Given all of this, you might wonder why we don’t see much happening around operations lifecycle automation in the real world. Over 80% of my ops contacts say they don’t use it significantly, if at all. Why?
The problem is that operations lifecycle automation based on goal-state or state/event handling is what you could call anticipatory problem handling. A state/event table is an easy example of this problem. You have to define the various states that your system/network might be in, all the events that would have to be handled, and how each event would be handled in each state. If we’d started our automation efforts when we first saw glimmerings of our management-of-stuff problem we’d have been fine; our knowledge and the problem could have grown together. Retrofitting the solution onto the current situation demands a lot of the ops organization, not to mention the tools they rely on.
Proponents of AI say that what we need here is some fuzzy logic or neural network that does what all those human ops specialists are expected to do, which is analyze the “stuff” and then automatically take the necessary steps in response to conditions. Well, maybe, but none of the ops types I’ve talked with think that something like this could be created within three to five years. I tend to agree. We may, and probably will, reach a point in the future where machine judgment can equal or surpass human judgment in operations tasks, but we can’t wait for that to happen.

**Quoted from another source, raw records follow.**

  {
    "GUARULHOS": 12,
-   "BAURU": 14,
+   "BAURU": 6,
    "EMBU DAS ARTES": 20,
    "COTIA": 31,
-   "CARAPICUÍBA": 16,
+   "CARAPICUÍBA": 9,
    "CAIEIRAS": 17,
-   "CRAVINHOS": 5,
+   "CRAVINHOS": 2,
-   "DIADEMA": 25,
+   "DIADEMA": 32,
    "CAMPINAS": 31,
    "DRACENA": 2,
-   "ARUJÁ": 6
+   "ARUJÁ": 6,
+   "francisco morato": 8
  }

The real hope, the real possible benefit, of AI would be its ability to construct operations lifecycle automation policies by examining the real world. In other words, what we really need is machine learning. State/event processes, and even state/event automation of operations processes, are based on principles long used in areas like network protocols and are well understood. What’s needed is definition of the states and the events.
In order to apply ML to operations, we would need to have the ability to look at the network from the point where current operations processes are applied—the operations center. We’d have to be able to capture everything that operators see and do, and analyze these to correlate and optimize. It’s not a small task, but it’s a task that’s clearly within the capabilities of the current ML software and practices. In other words, we could realistically hope to frame an ML solution to operations automation with what we have today, providing we could monitor from the operations center to obtain the necessary state and event information.

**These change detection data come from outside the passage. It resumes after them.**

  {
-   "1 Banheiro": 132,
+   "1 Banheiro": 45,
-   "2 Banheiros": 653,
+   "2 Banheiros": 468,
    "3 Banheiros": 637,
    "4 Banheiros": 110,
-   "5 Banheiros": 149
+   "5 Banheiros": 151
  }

This is where I think we should be focusing our attention. There is no way of knowing if we could create a true AI “entity” that could replicate human operations judgment at any point in the near future. We could likely apply the ML solution in 2020 if the industry decided to put its collective efforts behind the initiative. ETSI’s Zero-Touch Automation (ZTA) group might be a place to do that, but we already have a term for the general transformation of ML principles to the real world—Machine Learning Operations or MLOps—and vendors like Spell, IBM, and Iguazio have at least some capabilities in the space that could be exploited.
The biggest barrier to the ML solution is the multiplicity of computer and network environments that would have to be handled. It’s not going to be possible to devise a state/event structure that works for every data center, every network, as long as we have different events, states, and devices within. Were we to devise a generalized network modeling framework based on intent-model principles, the framework itself would harmonize the external parameterization and event generation interfaces, define the events and states, and immediately present an opportunity for a universal solution.
Would it be better to wait for that? I don’t think so. I think we should try ML and MLOps on networks and IT as quickly as possible, so we don’t hit the wall on managing complexity down the line.